### PROBLEM STATEMENT
The whole listing is to be set down again without alteration.

### SOURCE DATA

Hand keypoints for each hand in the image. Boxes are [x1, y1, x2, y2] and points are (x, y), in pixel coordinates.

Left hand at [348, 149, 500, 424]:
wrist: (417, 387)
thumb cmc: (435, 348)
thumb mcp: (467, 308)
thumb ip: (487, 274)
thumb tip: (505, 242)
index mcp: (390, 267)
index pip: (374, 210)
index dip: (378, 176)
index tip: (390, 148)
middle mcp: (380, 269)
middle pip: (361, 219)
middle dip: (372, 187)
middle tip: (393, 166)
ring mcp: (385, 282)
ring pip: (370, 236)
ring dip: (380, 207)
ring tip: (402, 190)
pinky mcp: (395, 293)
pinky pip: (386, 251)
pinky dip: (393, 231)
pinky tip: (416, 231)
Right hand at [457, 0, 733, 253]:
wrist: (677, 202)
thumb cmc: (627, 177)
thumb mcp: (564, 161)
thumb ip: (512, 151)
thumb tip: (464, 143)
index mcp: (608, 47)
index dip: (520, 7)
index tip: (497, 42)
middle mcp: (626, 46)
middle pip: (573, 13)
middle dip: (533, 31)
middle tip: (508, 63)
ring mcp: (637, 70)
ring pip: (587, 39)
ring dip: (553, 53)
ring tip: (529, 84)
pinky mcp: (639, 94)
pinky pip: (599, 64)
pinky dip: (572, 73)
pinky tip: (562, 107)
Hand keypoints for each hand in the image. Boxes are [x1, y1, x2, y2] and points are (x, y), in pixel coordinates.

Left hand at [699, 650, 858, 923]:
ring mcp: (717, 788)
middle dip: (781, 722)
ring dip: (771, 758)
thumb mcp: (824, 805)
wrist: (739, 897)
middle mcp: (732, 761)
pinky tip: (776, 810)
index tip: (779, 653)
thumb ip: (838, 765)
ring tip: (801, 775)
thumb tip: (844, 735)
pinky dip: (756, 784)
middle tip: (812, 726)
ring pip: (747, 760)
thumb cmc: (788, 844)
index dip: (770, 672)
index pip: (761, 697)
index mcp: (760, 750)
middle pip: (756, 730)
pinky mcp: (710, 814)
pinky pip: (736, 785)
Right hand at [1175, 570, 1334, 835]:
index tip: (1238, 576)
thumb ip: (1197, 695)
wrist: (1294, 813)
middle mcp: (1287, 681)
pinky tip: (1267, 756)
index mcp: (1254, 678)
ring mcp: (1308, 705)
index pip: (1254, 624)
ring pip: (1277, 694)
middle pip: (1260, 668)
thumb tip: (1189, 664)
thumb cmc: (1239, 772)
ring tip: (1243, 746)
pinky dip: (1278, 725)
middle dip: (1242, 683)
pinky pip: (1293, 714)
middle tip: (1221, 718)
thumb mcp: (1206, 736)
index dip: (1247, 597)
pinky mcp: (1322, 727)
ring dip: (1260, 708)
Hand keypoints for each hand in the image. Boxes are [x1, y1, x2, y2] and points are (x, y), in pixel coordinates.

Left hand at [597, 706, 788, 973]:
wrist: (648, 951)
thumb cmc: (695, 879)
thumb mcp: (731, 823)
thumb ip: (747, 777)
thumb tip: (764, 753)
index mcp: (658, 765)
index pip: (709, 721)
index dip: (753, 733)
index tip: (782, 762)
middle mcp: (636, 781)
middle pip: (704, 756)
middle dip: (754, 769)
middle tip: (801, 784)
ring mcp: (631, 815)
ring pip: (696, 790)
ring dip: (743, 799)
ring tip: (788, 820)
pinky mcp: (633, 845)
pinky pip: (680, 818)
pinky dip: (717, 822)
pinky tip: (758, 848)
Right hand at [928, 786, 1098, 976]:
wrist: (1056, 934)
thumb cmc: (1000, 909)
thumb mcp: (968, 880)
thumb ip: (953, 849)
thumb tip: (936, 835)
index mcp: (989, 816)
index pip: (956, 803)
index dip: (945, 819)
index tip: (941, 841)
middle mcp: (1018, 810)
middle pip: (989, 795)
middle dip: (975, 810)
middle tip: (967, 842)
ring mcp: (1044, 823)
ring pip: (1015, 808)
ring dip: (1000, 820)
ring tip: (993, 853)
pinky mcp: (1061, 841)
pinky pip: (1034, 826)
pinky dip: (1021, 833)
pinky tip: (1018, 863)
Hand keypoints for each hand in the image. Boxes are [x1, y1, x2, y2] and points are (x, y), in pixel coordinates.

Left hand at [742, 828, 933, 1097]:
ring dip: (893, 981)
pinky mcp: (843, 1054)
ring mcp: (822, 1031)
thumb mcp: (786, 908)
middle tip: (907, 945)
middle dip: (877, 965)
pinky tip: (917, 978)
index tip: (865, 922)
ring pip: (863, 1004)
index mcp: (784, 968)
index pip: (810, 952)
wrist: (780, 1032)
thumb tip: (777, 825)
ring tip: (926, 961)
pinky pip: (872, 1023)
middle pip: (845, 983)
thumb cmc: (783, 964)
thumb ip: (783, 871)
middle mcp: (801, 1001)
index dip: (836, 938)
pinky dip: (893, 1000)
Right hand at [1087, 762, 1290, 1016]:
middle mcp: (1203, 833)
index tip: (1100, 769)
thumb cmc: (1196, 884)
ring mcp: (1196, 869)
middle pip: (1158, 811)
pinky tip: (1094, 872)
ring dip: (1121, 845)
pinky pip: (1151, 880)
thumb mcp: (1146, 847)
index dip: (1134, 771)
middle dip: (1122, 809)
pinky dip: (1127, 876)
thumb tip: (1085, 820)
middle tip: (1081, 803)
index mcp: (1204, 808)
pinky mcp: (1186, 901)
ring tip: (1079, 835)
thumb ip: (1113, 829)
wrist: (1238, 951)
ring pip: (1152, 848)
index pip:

### COMPLETED EXERCISE
Hand keypoints for each hand in the image. Boxes are [x1, y1, x2, y2] and points are (x, y), in pixel coordinates.

Left hand at [348, 149, 500, 424]:
wrist: (417, 387)
thumb cmc: (435, 348)
thumb mcp: (467, 308)
thumb ip: (487, 274)
thumb tip: (505, 242)
index mcp: (390, 267)
index pip: (374, 210)
index dip: (378, 176)
index tip: (390, 148)
middle mcp: (380, 269)
middle pip: (361, 219)
middle dip: (372, 187)
middle tip: (393, 166)
ring mcp: (385, 282)
ring pip: (370, 236)
ring dip: (380, 207)
ring tip: (402, 190)
pinky mcp: (395, 293)
pinky pip: (386, 251)
pinky dip: (393, 231)
pinky tip: (416, 231)
Right hand at [457, 0, 733, 253]:
wrist: (677, 202)
thumb cmc: (627, 177)
thumb mcp: (564, 161)
thumb ip: (512, 151)
thumb tip: (464, 143)
index mcp: (608, 47)
index dip: (520, 7)
index tip: (497, 42)
middle mcp: (626, 46)
middle pip: (573, 13)
middle dip: (533, 31)
middle tip: (508, 63)
ring mcp: (637, 70)
ring pip: (587, 39)
ring dip: (553, 53)
ring tip: (529, 84)
pinky mcp: (639, 94)
pinky pip: (599, 64)
pinky dip: (572, 73)
pinky tip: (562, 107)
Hand keypoints for each hand in the image. Boxes are [x1, y1, x2, y2] and points are (x, y), in pixel coordinates.

Left hand at [699, 650, 858, 923]:
ring mcp: (717, 788)
middle dip: (781, 722)
ring dip: (771, 758)
thumb mcp: (824, 805)
wrist: (739, 897)
middle mcp: (732, 761)
pinky tip: (776, 810)
index tip: (779, 653)
thumb ip: (838, 765)
ring tip: (801, 775)
thumb tip: (844, 735)
pinky dip: (756, 784)
middle tip: (812, 726)
ring pip: (747, 760)
thumb cmc: (788, 844)
index dip: (770, 672)
index pip: (761, 697)
index mcp: (760, 750)
middle pip: (756, 730)
pinky mcp: (710, 814)
pinky pip: (736, 785)
Right hand at [1175, 570, 1334, 835]:
index tip: (1238, 576)
thumb ip: (1197, 695)
wrist: (1294, 813)
middle mcp: (1287, 681)
pinky tip: (1267, 756)
index mcp: (1254, 678)
ring mcp: (1308, 705)
index pip: (1254, 624)
ring pip: (1277, 694)
middle pip: (1260, 668)
thumb tip: (1189, 664)
thumb cmc: (1239, 772)
ring tip: (1243, 746)
pinky dip: (1278, 725)
middle dip: (1242, 683)
pinky pip: (1293, 714)
middle tip: (1221, 718)
thumb mcp: (1206, 736)
index dip: (1247, 597)
pinky mcp: (1322, 727)
ring dip: (1260, 708)
Hand keypoints for each hand in the image. Boxes are [x1, y1, x2, y2] and points are (x, y), in pixel coordinates.

Left hand at [597, 706, 788, 973]:
wrist: (648, 951)
thumb cmc: (695, 879)
thumb mcp: (731, 823)
thumb ip: (747, 777)
thumb tip: (764, 753)
index mcp: (658, 765)
index pip: (709, 721)
index dip: (753, 733)
index tip: (782, 762)
middle mcp: (636, 781)
middle pip: (704, 756)
middle dip: (754, 769)
middle tip: (801, 784)
ring mcp: (631, 815)
ring pip: (696, 790)
ring dip: (743, 799)
ring tip: (788, 820)
pinky mcp: (633, 845)
pinky pip: (680, 818)
pinky dip: (717, 822)
pinky tip: (758, 848)
Right hand at [928, 786, 1098, 976]:
wrist: (1056, 934)
thumb cmc: (1000, 909)
thumb mcp: (968, 880)
thumb ip: (953, 849)
thumb tip: (936, 835)
index mcp: (989, 816)
index pip: (956, 803)
index dip: (945, 819)
index tip: (941, 841)
middle mcp: (1018, 810)
middle pip: (989, 795)
middle dip: (975, 810)
middle tip: (967, 842)
ring mcp: (1044, 823)
ring pip: (1015, 808)
ring dip: (1000, 820)
ring tip: (993, 853)
pinky mcp: (1061, 841)
pinky pip: (1034, 826)
pinky dip: (1021, 833)
pinky tip: (1018, 863)
Hand keypoints for each hand in the image. Boxes are [x1, y1, x2, y2] and points are (x, y), in pixel coordinates.

Left hand at [742, 828, 933, 1097]:
ring dip: (893, 981)
pinky mcp: (843, 1054)
ring mcp: (822, 1031)
thumb mcp: (786, 908)
middle tip: (907, 945)
middle dip: (877, 965)
pinky tip: (917, 978)
index tip: (865, 922)
ring pip: (863, 1004)
index mcp: (784, 968)
index pip: (810, 952)
wrist: (780, 1032)
thumb tip: (777, 825)
ring tip: (926, 961)
pinky pip: (872, 1023)
middle pip: (845, 983)
thumb cmc: (783, 964)
thumb ip: (783, 871)
middle mcp: (801, 1001)
index dip: (836, 938)
pinky dip: (893, 1000)
Right hand at [1087, 762, 1290, 1016]:
middle mcp: (1203, 833)
index tip: (1100, 769)
thumb cmc: (1196, 884)
ring mcp: (1196, 869)
middle pip: (1158, 811)
pinky tip: (1094, 872)
ring dip: (1121, 845)
pinky pip: (1151, 880)
thumb mcp: (1146, 847)
index dip: (1134, 771)
middle dip: (1122, 809)
pinky dip: (1127, 876)
thumb tip: (1085, 820)
middle tip: (1081, 803)
index mcp: (1204, 808)
pinky mcp: (1186, 901)
ring tip: (1079, 835)
thumb ip: (1113, 829)
wrist: (1238, 951)
ring pip: (1152, 848)
index pip:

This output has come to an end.